Nertz. Life was just too complicated for one phony spiritualist-medium to figure out.
“I’m sorry you’ll have to climb so many stairs, Mr. Prophet.”
He’d been staring out the window at the library building. “You mean that there’s the library?” he asked, visibly surprised.
“Yes. That’s the Pasadena Public Library where my friend, Miss Petrie, works.”
“Holy shee-oot, it looks like a castle.”
I, too, peered at the building. “It does kind of look like a castle, doesn’t it?”
“Kind of? With all them turrets and arched windows and so forth, it looks more like a castle than most of the castles I’ve seen.”
“Oh. Have you seen many castles?”
“Naw. Only in books. Some of the churches in Mexico look sort of like castles. Them Catholics, you know? They like to spend money on their buildings, even if most of the people who pray in their churches are poorer than dirt.”
“Oh, my. Maybe that’s one of the reasons Sam has rejected his Catholic roots.”
With a chuckle and a perceptibly lightened mood, Prophet said, “Yeah. Sam was a Catholic once, wasn’t he?”

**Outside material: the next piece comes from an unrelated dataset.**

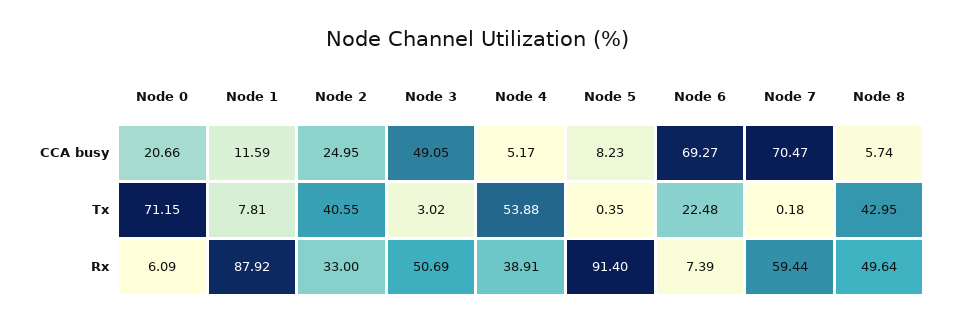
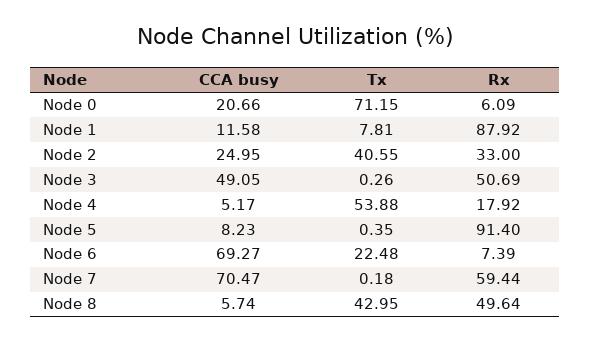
Node 1, CCA busy: 11.59 -> 11.58
Node 3, Tx: 3.02 -> 0.26
Node 4, Rx: 38.91 -> 17.92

“Sure. I think all Italians are. He goes to the Methodist Church with us now, though.”
“Huh.”
“When he was married to his first wife—I aim to be his second and last—he began attending Unitarian services with her. She’d been born into a Roman Catholic family, too, but I guess she wanted out.”
“Don’t blame either one of ’em. Not much of a church-goer myself.”
“You know something?”
“No. What?”
“That doesn’t surprise me one little bit.”
Mr. Prophet laughed outright, then said, “You stay right there, Miss Daisy. I’m going to get out of this here motorcar, walk around to your side, and open up your door for you.”